Wow. Maybe what Melissa and Bryce have is real. The camera pans around the table and everyone feels really guilty for judging Bryce so harshly. Even we do.

But then we remember Alana's secret about Bryce trash-talking Melissa behind her back. Lay it on us, gurl!

"Melissa," Alana's nervous voice pipes up from down the other end of the table. "I don't believe Bryce is being genuine to you, Melissa."

Bryce conveniently re-enters the dining room just in time and takes a seat. Alana has the attention of the table but her hesitance grows. " … There's been times where there have been comments thrown around … that make it seem he's not being genuine to you."

She lets the statement hang in the air and we see the cogs in her brain start turning as she weighs up, for the hundredth time, the ramifications. She tries half-heartedly to back-pedal but there's no putting this genie back in its bottle.

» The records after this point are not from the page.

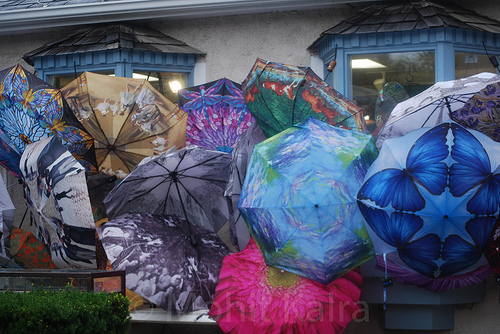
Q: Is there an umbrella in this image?
A: Yes, there is an umbrella.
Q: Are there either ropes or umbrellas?
A: Yes, there is an umbrella.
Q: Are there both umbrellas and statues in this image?
A: No, there is an umbrella but no statues.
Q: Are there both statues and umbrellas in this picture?
A: No, there is an umbrella but no statues.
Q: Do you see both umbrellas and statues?
A: No, there is an umbrella but no statues.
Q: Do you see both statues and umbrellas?
A: No, there is an umbrella but no statues.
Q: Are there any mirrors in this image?
A: No, there are no mirrors.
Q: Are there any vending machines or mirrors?
A: No, there are no mirrors or vending machines.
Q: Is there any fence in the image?
A: No, there are no fences.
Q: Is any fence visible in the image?
A: No, there are no fences.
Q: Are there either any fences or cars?
A: No, there are no fences or cars.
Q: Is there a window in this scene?
A: Yes, there is a window.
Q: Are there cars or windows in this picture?
A: Yes, there is a window.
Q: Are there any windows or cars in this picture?
A: Yes, there is a window.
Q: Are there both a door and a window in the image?
A: No, there is a window but no doors.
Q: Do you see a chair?
A: No, there are no chairs.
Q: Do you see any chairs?
A: No, there are no chairs.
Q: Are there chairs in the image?
A: No, there are no chairs.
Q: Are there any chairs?
A: No, there are no chairs.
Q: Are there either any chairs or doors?
A: No, there are no chairs or doors.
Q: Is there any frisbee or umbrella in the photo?
A: Yes, there is an umbrella.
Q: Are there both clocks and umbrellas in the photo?
A: No, there is an umbrella but no clocks.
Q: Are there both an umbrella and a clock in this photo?
A: No, there is an umbrella but no clocks.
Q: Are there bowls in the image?
A: No, there are no bowls.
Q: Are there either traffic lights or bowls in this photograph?
A: No, there are no bowls or traffic lights.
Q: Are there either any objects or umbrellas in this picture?
A: Yes, there is an umbrella.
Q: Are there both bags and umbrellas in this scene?
A: No, there is an umbrella but no bags.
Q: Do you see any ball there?
A: No, there are no balls.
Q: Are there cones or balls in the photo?
A: No, there are no balls or cones.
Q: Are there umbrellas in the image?
A: Yes, there is an umbrella.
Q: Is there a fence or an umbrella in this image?
A: Yes, there is an umbrella.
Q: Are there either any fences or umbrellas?
A: Yes, there is an umbrella.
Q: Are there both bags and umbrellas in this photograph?
A: No, there is an umbrella but no bags.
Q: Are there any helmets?
A: No, there are no helmets.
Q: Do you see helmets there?
A: No, there are no helmets.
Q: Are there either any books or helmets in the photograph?
A: No, there are no helmets or books.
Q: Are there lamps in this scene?
A: No, there are no lamps.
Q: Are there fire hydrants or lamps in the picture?
A: No, there are no lamps or fire hydrants.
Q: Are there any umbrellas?
A: Yes, there is an umbrella.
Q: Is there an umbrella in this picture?
A: Yes, there is an umbrella.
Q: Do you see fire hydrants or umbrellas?
A: Yes, there is an umbrella.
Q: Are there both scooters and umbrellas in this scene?
A: No, there is an umbrella but no scooters.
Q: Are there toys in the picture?
A: No, there are no toys.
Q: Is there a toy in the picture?
A: No, there are no toys.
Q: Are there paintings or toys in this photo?
A: No, there are no toys or paintings.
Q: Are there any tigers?
A: No, there are no tigers.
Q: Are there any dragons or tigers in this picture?
A: No, there are no tigers or dragons.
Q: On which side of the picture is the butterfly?
A: The butterfly is on the right of the image.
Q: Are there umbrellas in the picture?
A: Yes, there is an umbrella.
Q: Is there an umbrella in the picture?
A: Yes, there is an umbrella.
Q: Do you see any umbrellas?
A: Yes, there is an umbrella.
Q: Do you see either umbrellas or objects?
A: Yes, there is an umbrella.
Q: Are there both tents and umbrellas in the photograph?
A: No, there is an umbrella but no tents.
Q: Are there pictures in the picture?
A: No, there are no pictures.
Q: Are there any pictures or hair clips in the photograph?
A: No, there are no pictures or hair clips.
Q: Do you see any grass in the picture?
A: Yes, there is grass.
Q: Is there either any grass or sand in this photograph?
A: Yes, there is grass.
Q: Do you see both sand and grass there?
A: No, there is grass but no sand.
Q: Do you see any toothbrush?
A: No, there are no toothbrushes.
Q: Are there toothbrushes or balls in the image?
A: No, there are no toothbrushes or balls.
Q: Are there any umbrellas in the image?
A: Yes, there is an umbrella.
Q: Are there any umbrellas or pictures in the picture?
A: Yes, there is an umbrella.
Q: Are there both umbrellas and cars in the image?
A: No, there is an umbrella but no cars.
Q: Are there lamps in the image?
A: No, there are no lamps.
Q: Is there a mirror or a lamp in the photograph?
A: No, there are no lamps or mirrors.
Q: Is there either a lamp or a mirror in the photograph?
A: No, there are no lamps or mirrors.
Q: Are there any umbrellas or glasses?
A: Yes, there is an umbrella.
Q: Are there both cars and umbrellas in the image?
A: No, there is an umbrella but no cars.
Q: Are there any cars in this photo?
A: No, there are no cars.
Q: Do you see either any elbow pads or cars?
A: No, there are no cars or elbow pads.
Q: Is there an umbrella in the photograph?
A: Yes, there is an umbrella.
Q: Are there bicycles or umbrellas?
A: Yes, there is an umbrella.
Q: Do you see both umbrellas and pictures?
A: No, there is an umbrella but no pictures.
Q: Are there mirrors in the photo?
A: No, there are no mirrors.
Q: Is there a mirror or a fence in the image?
A: No, there are no mirrors or fences.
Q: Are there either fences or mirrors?
A: No, there are no mirrors or fences.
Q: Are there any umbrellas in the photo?
A: Yes, there is an umbrella.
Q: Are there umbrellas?
A: Yes, there is an umbrella.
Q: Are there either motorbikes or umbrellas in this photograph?
A: Yes, there is an umbrella.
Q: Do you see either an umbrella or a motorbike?
A: Yes, there is an umbrella.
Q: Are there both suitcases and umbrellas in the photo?
A: No, there is an umbrella but no suitcases.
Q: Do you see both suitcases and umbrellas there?
A: No, there is an umbrella but no suitcases.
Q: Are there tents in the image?
A: No, there are no tents.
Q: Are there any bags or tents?
A: No, there are no tents or bags.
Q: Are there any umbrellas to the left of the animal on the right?
A: Yes, there is an umbrella to the left of the butterfly.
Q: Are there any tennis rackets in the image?
A: No, there are no tennis rackets.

"I've heard things from Bryce's mouth about your relationship that make it seem non-genuine," she trudges on.

Jason's so angry he wishes he could just take another nap to avoid what's about to come.

We’re so glad you’re awake for this!
We’re so glad you’re awake for this!

"He was saying … You know … Things that are, like … that you're gonna be single at the end of this. And by New Year's, you're gonna be single," she tells Melissa.

"I said that?" Bryce scrunches his face.

"I'm sayin' you said that," Alana replies.

"You're sayin' I said that?" Bryce shoots back.

"I'm sayin' you said-"

Oh good God, someone said something, just get on with the damn story!

Another MAFS dinner party, another dirty secret exposed.
Another MAFS dinner party, another dirty secret exposed.

"He said by the end of the experiment, you're gonna be single," Alana sums up. "I've heard from Jason that Bryce plans to be single by New Year's and is wanting to catch up with Jason during that time. It happened a few weeks ago when they went out and you (Melissa) went to the bathroom. And a comment was made behind your back from Bryce to Jason saying, 'Let's catch up at New Year's because I'll be single then'."

Annnnd kaboom. Jason's thrown under the bus. Still feel like takin' a nap, Jase?

He’s just resting — you guys keep talking.
He’s just resting — you guys keep talking.

Melissa rejects the rumour and refuses to believe it. As expected, Jason's furious. He rips the linen napkin off his head and moves to the other side of the table while glaring at his wife.

No one knows what to say. Two marriages have been potentially detonated and the night is young. Everyone's only on their fourth individual carafe of wine. The atmosphere is tense and no one's breaking the awkward silence.

Sooo. Belinda and Patrick - you guys got naked, huh?